Look through the data below for the line with "Pigasus VR Medi" and the line with "aunque parezca extraño, antes", then output those two and all lines in between, exactly as written.

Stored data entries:
____

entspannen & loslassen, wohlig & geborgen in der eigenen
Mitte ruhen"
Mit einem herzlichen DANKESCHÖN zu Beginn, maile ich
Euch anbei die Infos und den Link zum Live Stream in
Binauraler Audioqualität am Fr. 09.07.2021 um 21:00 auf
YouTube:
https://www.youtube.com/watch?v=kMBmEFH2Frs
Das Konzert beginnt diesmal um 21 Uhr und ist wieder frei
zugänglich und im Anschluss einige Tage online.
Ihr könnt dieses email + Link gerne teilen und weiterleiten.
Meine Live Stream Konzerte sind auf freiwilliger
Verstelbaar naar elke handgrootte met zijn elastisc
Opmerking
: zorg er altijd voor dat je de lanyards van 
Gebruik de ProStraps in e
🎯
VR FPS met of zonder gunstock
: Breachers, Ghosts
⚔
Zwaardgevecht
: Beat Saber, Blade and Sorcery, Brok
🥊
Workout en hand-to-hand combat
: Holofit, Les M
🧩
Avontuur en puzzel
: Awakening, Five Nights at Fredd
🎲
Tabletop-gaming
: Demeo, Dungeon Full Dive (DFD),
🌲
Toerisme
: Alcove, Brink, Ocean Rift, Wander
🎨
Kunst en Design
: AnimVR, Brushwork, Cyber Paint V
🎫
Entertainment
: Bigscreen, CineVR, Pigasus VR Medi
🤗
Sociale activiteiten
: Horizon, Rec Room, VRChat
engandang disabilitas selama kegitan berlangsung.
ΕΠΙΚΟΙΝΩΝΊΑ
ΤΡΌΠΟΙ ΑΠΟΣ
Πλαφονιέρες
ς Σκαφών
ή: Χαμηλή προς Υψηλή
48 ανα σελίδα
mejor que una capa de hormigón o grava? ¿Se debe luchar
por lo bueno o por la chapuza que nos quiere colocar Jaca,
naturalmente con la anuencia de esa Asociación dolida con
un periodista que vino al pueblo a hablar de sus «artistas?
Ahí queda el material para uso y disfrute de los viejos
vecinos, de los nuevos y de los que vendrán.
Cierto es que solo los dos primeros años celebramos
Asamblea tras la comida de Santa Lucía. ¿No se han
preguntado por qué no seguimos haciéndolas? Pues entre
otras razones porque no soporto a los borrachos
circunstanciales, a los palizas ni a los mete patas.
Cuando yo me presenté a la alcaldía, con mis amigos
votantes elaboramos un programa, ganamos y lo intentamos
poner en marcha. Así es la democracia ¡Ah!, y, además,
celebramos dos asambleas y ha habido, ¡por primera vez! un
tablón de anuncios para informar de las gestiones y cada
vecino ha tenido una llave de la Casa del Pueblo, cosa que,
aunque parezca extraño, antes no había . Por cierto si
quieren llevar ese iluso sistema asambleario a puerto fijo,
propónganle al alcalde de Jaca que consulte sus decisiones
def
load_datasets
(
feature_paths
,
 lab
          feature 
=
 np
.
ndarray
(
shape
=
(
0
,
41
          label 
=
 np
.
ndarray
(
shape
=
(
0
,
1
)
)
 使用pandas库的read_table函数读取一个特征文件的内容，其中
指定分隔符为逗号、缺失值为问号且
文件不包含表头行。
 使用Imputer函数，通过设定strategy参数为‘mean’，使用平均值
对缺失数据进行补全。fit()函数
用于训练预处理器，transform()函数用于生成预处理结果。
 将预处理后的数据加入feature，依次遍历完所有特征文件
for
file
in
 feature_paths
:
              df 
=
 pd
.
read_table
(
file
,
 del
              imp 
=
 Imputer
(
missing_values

____

• ANSWER TO THIS TASK:
: Bigscreen, CineVR, Pigasus VR Medi
🤗
Sociale activiteiten
: Horizon, Rec Room, VRChat
engandang disabilitas selama kegitan berlangsung.
ΕΠΙΚΟΙΝΩΝΊΑ
ΤΡΌΠΟΙ ΑΠΟΣ
Πλαφονιέρες
ς Σκαφών
ή: Χαμηλή προς Υψηλή
48 ανα σελίδα
mejor que una capa de hormigón o grava? ¿Se debe luchar
por lo bueno o por la chapuza que nos quiere colocar Jaca,
naturalmente con la anuencia de esa Asociación dolida con
un periodista que vino al pueblo a hablar de sus «artistas?
Ahí queda el material para uso y disfrute de los viejos
vecinos, de los nuevos y de los que vendrán.
Cierto es que solo los dos primeros años celebramos
Asamblea tras la comida de Santa Lucía. ¿No se han
preguntado por qué no seguimos haciéndolas? Pues entre
otras razones porque no soporto a los borrachos
circunstanciales, a los palizas ni a los mete patas.
Cuando yo me presenté a la alcaldía, con mis amigos
votantes elaboramos un programa, ganamos y lo intentamos
poner en marcha. Así es la democracia ¡Ah!, y, además,
celebramos dos asambleas y ha habido, ¡por primera vez! un
tablón de anuncios para informar de las gestiones y cada
vecino ha tenido una llave de la Casa del Pueblo, cosa que,
aunque parezca extraño, antes no había . Por cierto si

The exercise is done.